Your task:
From the entries below, copy exactly the lines from the one that contains "left hip: (348, 407)" through the one that contains "root of tail: (384, 339)", both included, and only those.

Task data:
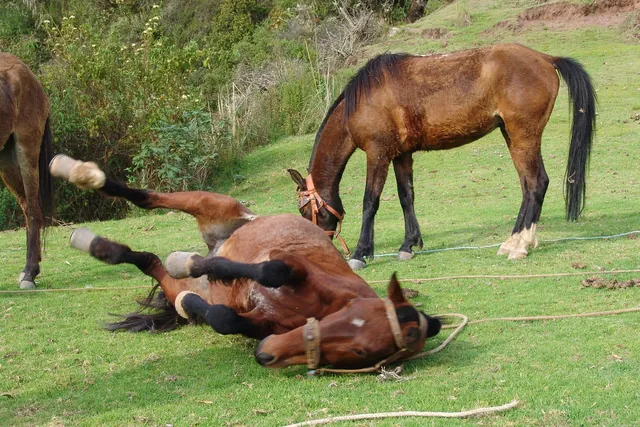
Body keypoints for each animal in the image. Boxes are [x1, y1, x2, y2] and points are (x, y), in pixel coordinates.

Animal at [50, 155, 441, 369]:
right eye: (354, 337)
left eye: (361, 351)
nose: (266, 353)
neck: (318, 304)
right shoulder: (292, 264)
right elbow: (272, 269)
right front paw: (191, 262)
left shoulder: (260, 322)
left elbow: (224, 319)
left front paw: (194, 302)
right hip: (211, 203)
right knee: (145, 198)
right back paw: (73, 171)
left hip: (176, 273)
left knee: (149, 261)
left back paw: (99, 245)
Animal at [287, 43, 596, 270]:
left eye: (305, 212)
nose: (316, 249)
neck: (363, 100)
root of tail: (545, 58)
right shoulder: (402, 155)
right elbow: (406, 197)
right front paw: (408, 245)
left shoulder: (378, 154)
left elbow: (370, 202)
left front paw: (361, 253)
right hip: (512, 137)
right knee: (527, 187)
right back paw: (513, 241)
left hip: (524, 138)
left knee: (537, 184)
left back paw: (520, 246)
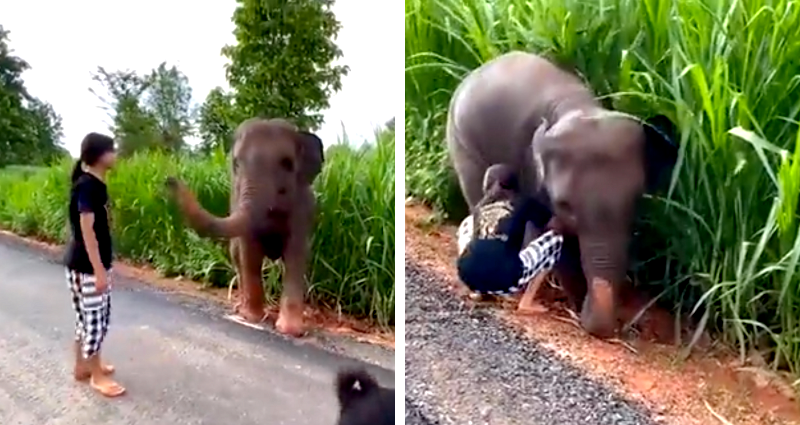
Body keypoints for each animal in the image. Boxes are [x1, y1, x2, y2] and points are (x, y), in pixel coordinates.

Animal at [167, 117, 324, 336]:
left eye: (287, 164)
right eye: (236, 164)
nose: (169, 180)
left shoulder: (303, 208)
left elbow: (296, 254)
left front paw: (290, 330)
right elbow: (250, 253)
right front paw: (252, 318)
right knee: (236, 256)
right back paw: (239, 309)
* * *
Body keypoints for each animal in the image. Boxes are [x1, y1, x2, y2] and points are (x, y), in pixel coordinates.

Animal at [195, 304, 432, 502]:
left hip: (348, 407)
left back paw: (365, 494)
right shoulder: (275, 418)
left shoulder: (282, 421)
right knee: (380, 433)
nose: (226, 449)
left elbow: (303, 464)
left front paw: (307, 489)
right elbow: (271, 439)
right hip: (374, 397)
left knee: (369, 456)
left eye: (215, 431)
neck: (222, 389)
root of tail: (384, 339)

Response:
left hip: (348, 407)
left back paw: (365, 494)
right shoulder: (275, 418)
left shoulder: (282, 421)
right knee: (380, 433)
nose: (226, 449)
left elbow: (303, 464)
left front paw: (307, 489)
right elbow: (271, 439)
right hip: (374, 397)
left knee: (369, 456)
left eye: (215, 431)
neck: (222, 389)
root of tail: (384, 339)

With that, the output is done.